Reputation: 3862
I have 2 sockets with each 20 cores so I would like to speed up some processes. But multiprocess are always slower than the serial "approach". Is there a reason for that? Am I not doing this the most efficient way? Is it due to a lack of communication (pipe or queue) between processes?
import time
from multiprocessing import Pool
import numpy as np
#Classical approach by serial
startime = time.time()
def f(x):
return np.sqrt(x)
f(np.arange(1000))
print("---%s seconds ---" % (time.time() - startime))
#Multiprocess test
startime = time.time()
if __name__ == '__main__':
p = Pool(40)
test = p.map(np.sqrt,np.arange(1000),chunksize=1)
print("---%s seconds ---" % (time.time() - startime))
---- EDIT ---
With parallel i need 2.92 sec and in serial i need less 1 sec...
Upvotes: 0
Views: 758
Reputation: 40894
Starting processes is slow, even on a modern OS. Calculating 1000 square roots is blazing fast on modern hardware.

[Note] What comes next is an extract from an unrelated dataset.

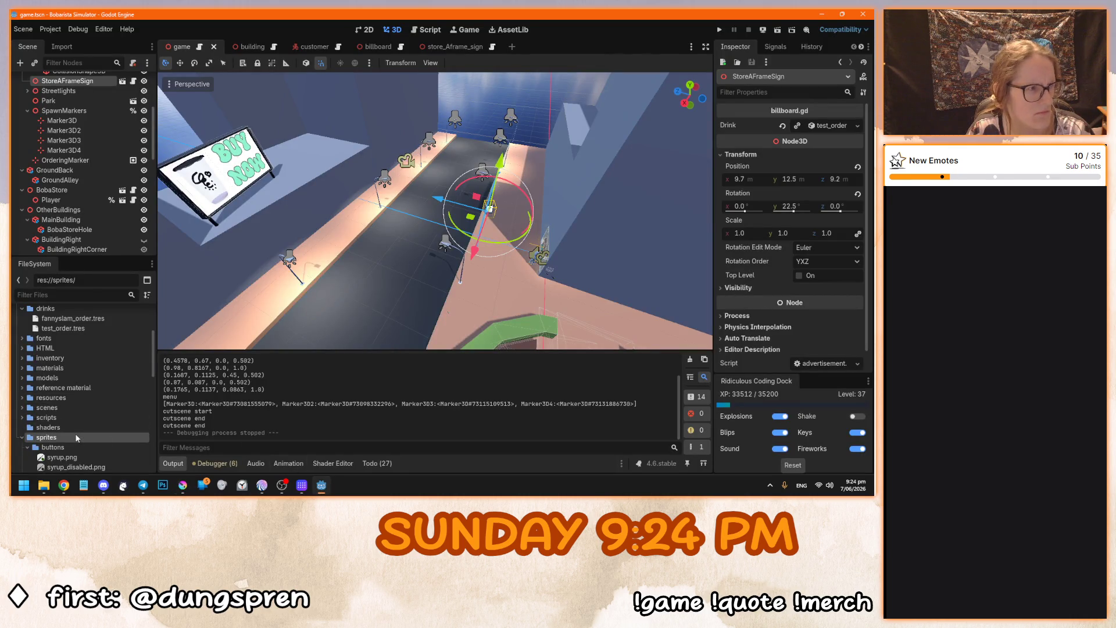
# Collapse the buttons and icons subfolders to reveal ad_backdrop.png, and orbit toward the BUY NOW billboard.
pyautogui.scroll(-3, 75, 437)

To reap benefits of parallel processing, you have to spend much more time on actual computation than on starting things up. Try computing something more expensive, like 1000 bcrypt
s, or slow, like hitting 1000 different URLs.
With compute-intensive tasks, where every process eats 100% CPU, there's no point to have more processes than CPU cores.
Upvotes: 1